(Recorded data)
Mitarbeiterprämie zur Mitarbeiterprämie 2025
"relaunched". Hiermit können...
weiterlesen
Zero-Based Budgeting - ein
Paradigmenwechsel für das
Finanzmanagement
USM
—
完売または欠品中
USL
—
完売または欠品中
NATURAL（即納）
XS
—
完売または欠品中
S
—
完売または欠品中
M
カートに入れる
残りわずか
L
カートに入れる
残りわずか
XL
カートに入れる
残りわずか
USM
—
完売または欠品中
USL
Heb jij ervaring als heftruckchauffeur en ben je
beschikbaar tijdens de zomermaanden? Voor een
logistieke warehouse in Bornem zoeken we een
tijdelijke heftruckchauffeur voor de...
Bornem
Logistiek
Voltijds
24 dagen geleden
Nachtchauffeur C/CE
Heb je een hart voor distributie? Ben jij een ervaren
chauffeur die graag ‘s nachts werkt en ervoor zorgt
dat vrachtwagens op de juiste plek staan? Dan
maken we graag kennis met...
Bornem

--

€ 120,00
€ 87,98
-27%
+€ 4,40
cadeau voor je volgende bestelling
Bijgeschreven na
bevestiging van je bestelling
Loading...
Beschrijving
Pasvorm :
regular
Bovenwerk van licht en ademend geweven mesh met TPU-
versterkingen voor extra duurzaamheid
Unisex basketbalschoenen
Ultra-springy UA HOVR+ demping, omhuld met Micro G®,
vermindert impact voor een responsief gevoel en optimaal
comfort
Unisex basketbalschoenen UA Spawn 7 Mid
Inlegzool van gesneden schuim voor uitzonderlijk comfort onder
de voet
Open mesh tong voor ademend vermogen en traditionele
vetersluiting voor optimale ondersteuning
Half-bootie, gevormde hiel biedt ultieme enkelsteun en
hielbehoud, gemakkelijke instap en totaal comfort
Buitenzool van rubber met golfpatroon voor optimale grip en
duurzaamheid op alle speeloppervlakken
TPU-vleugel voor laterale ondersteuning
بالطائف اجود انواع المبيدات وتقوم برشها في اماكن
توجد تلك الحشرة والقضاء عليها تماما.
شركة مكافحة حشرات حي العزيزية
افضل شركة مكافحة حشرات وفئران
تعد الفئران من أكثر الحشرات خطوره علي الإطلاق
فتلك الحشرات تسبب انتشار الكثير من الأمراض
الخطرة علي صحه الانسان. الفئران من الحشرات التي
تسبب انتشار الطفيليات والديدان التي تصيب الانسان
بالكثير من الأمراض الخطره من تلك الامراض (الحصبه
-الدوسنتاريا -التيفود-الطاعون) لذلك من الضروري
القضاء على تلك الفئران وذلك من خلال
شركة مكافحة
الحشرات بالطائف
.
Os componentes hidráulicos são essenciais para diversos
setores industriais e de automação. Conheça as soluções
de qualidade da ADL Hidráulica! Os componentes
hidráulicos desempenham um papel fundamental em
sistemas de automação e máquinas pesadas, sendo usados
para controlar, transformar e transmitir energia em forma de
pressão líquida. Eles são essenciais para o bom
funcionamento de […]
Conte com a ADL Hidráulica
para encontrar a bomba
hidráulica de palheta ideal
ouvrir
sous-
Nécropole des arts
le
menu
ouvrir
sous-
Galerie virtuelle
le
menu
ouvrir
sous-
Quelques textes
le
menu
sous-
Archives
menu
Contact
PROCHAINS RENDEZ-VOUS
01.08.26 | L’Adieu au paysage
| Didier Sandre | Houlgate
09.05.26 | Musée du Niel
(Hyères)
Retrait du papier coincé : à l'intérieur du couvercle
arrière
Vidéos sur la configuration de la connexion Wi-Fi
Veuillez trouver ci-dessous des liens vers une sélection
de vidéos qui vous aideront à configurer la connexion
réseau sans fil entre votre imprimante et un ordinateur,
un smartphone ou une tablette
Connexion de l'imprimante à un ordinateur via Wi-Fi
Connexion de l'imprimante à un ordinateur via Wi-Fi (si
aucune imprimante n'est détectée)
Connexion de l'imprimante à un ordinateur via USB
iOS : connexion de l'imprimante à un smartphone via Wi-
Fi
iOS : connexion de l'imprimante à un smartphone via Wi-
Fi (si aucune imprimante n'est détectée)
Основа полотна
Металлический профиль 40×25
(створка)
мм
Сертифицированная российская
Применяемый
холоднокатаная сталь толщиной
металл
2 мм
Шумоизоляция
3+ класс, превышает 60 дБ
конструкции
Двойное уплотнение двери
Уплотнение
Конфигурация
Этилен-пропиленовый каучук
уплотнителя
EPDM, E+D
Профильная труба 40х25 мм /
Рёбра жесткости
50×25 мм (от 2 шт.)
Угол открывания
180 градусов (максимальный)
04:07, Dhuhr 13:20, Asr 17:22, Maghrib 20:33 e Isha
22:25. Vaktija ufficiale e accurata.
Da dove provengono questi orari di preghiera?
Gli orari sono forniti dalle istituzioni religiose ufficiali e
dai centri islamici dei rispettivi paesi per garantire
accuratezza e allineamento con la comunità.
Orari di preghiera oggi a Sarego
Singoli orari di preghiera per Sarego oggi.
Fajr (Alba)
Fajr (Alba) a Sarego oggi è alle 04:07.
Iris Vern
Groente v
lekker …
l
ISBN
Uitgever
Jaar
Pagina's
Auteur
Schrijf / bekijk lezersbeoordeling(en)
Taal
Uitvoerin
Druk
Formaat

* * *

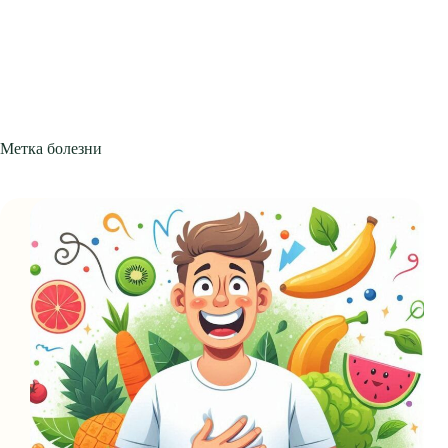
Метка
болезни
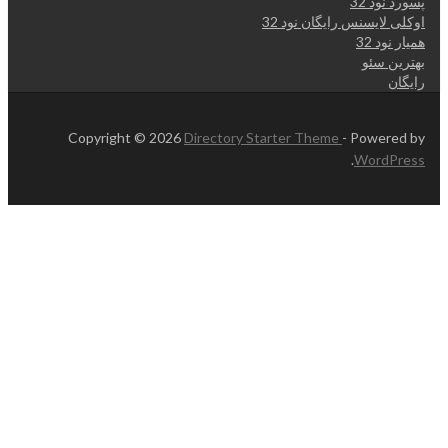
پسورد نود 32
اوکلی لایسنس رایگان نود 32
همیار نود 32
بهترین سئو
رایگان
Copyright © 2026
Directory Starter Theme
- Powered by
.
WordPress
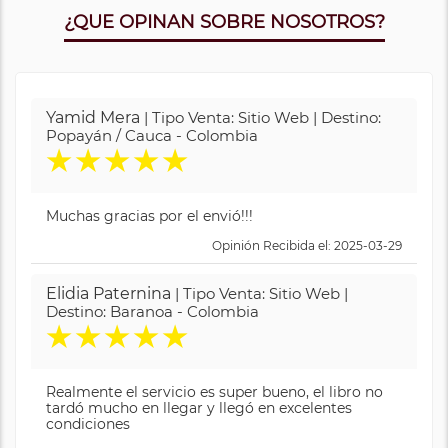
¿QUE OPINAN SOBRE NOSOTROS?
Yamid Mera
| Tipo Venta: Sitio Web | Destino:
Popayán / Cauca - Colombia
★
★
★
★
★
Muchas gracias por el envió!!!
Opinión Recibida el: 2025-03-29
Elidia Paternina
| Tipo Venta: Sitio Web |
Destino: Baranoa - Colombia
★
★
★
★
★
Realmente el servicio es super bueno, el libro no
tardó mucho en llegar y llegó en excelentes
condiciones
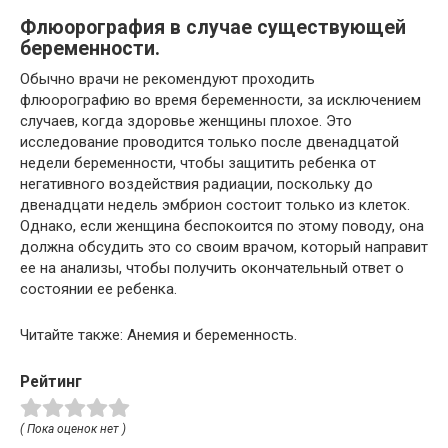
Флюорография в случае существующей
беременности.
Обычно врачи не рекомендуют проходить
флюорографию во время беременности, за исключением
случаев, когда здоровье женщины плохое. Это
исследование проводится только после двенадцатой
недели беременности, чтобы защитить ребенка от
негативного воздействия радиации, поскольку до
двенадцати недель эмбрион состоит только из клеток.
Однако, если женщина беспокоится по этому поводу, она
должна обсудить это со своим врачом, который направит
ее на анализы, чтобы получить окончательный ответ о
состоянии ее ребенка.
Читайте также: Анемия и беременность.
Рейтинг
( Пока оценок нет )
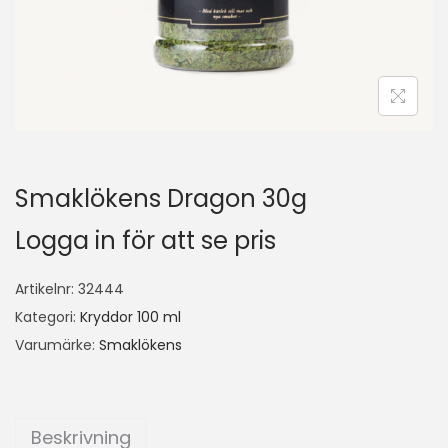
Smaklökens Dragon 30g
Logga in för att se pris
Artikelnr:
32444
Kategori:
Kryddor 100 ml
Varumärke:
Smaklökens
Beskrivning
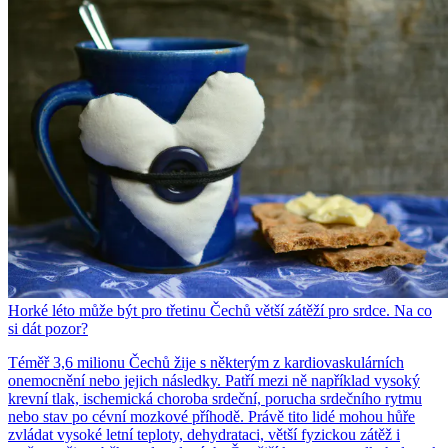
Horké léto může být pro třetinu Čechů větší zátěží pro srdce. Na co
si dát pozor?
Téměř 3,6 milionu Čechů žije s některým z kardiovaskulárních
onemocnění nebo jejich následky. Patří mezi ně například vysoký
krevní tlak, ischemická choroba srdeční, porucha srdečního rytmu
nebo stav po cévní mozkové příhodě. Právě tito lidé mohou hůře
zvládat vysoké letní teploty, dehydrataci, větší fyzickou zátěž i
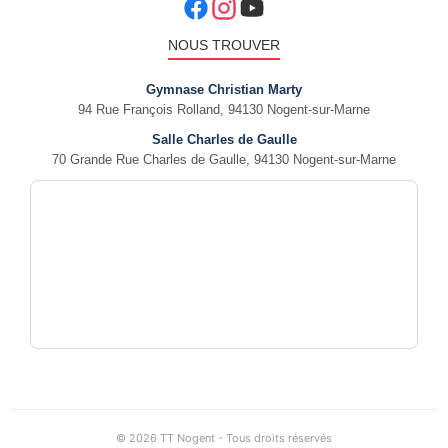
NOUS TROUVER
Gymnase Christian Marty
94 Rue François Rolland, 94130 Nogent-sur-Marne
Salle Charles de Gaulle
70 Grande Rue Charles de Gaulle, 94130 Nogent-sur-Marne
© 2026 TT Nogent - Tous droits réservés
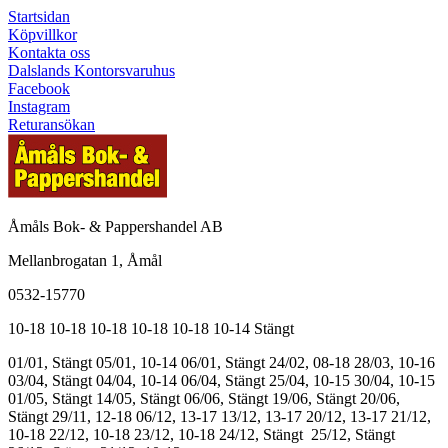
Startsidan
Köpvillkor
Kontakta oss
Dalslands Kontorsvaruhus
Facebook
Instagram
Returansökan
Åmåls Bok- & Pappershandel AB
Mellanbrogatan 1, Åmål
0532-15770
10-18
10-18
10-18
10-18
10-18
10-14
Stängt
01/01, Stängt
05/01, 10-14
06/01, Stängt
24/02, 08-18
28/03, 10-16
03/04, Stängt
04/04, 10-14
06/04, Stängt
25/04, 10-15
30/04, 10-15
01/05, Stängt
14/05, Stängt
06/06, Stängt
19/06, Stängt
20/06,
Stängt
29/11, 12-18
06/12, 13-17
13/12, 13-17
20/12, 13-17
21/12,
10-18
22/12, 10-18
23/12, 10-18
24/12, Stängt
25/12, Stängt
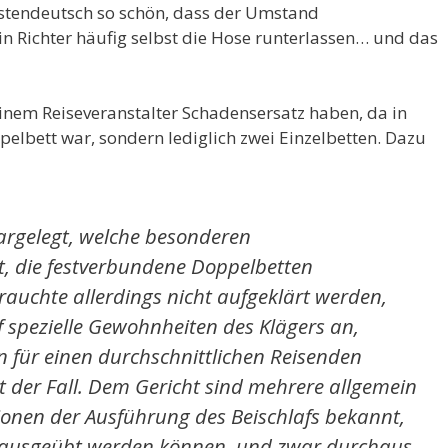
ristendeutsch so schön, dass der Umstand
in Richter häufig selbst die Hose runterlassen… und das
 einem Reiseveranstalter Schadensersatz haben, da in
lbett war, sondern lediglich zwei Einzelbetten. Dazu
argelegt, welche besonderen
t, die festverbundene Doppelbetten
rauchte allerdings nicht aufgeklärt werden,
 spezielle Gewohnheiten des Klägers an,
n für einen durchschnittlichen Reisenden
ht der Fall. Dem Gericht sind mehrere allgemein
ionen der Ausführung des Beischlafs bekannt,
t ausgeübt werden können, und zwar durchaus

**Work to complete:** Rewrite the material from the line with "Horké léto může" up to and including the line with "t ausgeübt werden können, und zwar durchaus", substituting "Closed" for each "Stängt" and keeping everything else unchanged. Leave out the pictures.

**Completed exercise:**
Horké léto může být pro třetinu Čechů větší zátěží pro srdce. Na co
si dát pozor?
Téměř 3,6 milionu Čechů žije s některým z kardiovaskulárních
onemocnění nebo jejich následky. Patří mezi ně například vysoký
krevní tlak, ischemická choroba srdeční, porucha srdečního rytmu
nebo stav po cévní mozkové příhodě. Právě tito lidé mohou hůře
zvládat vysoké letní teploty, dehydrataci, větší fyzickou zátěž i
NOUS TROUVER
Gymnase Christian Marty
94 Rue François Rolland, 94130 Nogent-sur-Marne
Salle Charles de Gaulle
70 Grande Rue Charles de Gaulle, 94130 Nogent-sur-Marne
© 2026 TT Nogent - Tous droits réservés
Startsidan
Köpvillkor
Kontakta oss
Dalslands Kontorsvaruhus
Facebook
Instagram
Returansökan
Åmåls Bok- & Pappershandel AB
Mellanbrogatan 1, Åmål
0532-15770
10-18
10-18
10-18
10-18
10-18
10-14
Closed
01/01, Closed
05/01, 10-14
06/01, Closed
24/02, 08-18
28/03, 10-16
03/04, Closed
04/04, 10-14
06/04, Closed
25/04, 10-15
30/04, 10-15
01/05, Closed
14/05, Closed
06/06, Closed
19/06, Closed
20/06,
Closed
29/11, 12-18
06/12, 13-17
13/12, 13-17
20/12, 13-17
21/12,
10-18
22/12, 10-18
23/12, 10-18
24/12, Closed
25/12, Closed
ristendeutsch so schön, dass der Umstand
in Richter häufig selbst die Hose runterlassen… und das
 einem Reiseveranstalter Schadensersatz haben, da in
lbett war, sondern lediglich zwei Einzelbetten. Dazu
argelegt, welche besonderen
t, die festverbundene Doppelbetten
rauchte allerdings nicht aufgeklärt werden,
 spezielle Gewohnheiten des Klägers an,
n für einen durchschnittlichen Reisenden
ht der Fall. Dem Gericht sind mehrere allgemein
ionen der Ausführung des Beischlafs bekannt,
t ausgeübt werden können, und zwar durchaus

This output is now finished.